Ravalant un hoquet, je refoulai larmes et insultes, refusant de céder autant à la colère qu'aux pleurs. Ainsi, je trouvai un visage contracté, ne découvrant qu'indifférence et mépris. Ce dernier sourit doucement et pivota son visage vers les quatre guerriers qui géraient le petit groupe de prisonniers.

   - Est-ce ta mère ?

Lentement, comme désintéressée de tout, j'obliquai du côté de maman, posant un regard neutre sur son corps martyrisé. Elle avait été relevée par les deux barbares et cracha du sang au sol en regardant l'homme sur l'estrade. Je me détournai de ce spectacle qui me retournait le cœur et fis de nouveau face au chef.

   - Ce n'est pas ma mère.

   - Tu es adorable, trésor, ricana-t-il aussitôt. Penser pouvoir me mentir et le faire avec une telle effronterie, tu m'épates !

Que pouvais-je bien répondre à cela ? Je mentais, et visiblement, il le percevait avec autant de facilité que le reste de mes émotions.

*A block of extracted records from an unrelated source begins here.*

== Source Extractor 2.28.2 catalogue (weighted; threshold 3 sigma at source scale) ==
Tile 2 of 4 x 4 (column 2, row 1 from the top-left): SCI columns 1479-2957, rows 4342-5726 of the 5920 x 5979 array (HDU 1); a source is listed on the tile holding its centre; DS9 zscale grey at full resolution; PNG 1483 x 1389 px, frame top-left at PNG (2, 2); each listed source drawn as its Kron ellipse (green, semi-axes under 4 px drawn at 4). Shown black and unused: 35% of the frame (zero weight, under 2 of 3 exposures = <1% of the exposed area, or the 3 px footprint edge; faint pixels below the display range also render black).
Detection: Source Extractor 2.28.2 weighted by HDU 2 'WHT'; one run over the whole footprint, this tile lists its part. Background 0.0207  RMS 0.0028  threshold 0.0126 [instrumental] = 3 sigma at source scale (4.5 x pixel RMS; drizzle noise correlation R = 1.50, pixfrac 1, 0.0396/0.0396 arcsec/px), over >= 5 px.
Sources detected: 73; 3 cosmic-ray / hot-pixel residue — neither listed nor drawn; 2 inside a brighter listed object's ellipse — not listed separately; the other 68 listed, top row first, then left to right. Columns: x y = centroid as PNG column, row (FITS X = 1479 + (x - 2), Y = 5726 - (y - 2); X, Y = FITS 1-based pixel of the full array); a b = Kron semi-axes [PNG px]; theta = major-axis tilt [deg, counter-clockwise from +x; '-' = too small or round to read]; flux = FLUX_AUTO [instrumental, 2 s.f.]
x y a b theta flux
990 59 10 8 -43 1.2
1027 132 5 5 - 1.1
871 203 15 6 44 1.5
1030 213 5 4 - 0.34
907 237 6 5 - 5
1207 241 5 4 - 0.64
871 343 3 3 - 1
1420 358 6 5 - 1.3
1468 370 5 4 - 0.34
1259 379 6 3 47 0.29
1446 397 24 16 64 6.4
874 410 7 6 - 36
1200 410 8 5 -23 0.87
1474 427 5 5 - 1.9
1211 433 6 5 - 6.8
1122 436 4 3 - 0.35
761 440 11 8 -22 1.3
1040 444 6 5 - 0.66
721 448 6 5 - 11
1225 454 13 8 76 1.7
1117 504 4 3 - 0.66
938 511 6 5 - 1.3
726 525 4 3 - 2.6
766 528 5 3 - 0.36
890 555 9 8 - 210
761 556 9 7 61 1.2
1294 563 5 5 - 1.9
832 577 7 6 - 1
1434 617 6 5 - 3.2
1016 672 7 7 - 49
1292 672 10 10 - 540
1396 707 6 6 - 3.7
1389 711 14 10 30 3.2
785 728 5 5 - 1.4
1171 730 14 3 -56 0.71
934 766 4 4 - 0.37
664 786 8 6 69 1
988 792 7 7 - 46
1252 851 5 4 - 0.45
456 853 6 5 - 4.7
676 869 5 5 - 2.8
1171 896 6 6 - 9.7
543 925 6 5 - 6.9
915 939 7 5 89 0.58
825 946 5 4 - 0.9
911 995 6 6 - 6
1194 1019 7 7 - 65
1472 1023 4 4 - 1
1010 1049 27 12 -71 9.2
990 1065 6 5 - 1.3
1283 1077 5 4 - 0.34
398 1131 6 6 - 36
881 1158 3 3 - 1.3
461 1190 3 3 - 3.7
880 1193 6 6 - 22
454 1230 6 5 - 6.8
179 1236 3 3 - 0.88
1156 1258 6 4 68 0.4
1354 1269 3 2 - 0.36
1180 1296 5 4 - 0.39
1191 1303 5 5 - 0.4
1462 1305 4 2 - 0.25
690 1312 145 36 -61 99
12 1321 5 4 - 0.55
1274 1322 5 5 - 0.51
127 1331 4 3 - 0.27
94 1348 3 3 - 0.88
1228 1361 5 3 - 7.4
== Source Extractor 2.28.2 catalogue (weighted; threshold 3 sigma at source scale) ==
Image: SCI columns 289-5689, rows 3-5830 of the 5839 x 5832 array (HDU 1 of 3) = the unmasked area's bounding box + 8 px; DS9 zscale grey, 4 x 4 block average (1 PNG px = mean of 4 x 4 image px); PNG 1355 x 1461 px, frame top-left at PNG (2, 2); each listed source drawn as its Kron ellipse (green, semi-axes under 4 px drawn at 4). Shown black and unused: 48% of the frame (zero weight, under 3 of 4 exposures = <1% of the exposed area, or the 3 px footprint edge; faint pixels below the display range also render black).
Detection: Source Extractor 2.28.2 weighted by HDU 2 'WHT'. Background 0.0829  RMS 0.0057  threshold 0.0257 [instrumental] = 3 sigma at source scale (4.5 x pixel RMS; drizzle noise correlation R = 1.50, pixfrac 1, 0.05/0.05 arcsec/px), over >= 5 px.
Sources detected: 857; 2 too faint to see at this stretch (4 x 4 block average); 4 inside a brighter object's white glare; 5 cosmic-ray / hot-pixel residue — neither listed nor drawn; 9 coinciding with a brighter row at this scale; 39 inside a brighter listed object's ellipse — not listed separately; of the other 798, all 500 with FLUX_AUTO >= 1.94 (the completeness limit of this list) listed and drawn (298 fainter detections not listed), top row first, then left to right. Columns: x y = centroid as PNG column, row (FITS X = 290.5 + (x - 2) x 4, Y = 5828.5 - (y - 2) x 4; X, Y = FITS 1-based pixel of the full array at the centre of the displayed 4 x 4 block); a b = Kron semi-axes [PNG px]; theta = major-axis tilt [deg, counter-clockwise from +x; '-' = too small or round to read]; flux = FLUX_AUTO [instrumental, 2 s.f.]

Sa main rencontra ma joue avec une violence qui me détruisit la mâchoire. Ma mère n'eut pas besoin de masquer son exclamation. Le chef de cette horde de brutes avait parfaitement compris notre affiliation. Il abusa de l'emprise de mes joues, me contraignant à dévier mon regard pour retrouver ses affreux yeux verts.

   - Ne me mens jamais, murmura-t-il. Ce n'est pas un conseil, c'est un ordre.

Il avait beau sourire, dans sa phrase sonnait le ronflement d'une terne menace. Il eut un rictus salace.

   - Et avec un tel trésor dans mes cales, je doute mettre beaucoup de temps pour trouver une punition.

   - NE LA TOUCHE PAS ! vociféra alors ma mère.

Le jeune homme sourit, particulièrement satisfait de cette intervention qui venait à l'instant de confirmer mon mensonge. Sans détourner le regard, il bloqua ma mâchoire et poursuivit son inquisition, progressant le long de mon visage dans son demi-sourire sensuel, conscient qu'il l'avait déjà détaillé deux fois. Inspirant ma peur, remuant mes entrailles de son toucher et son regard, il retrouva au fond de mes yeux ce sentiment de panique que j'avais réussi à quitter. Ses lèvres s'allongèrent légèrement, cassant à peine sa cicatrice. Cette pourriture avait ressenti mon angoisse et semblait l'inhaler comme un parfum.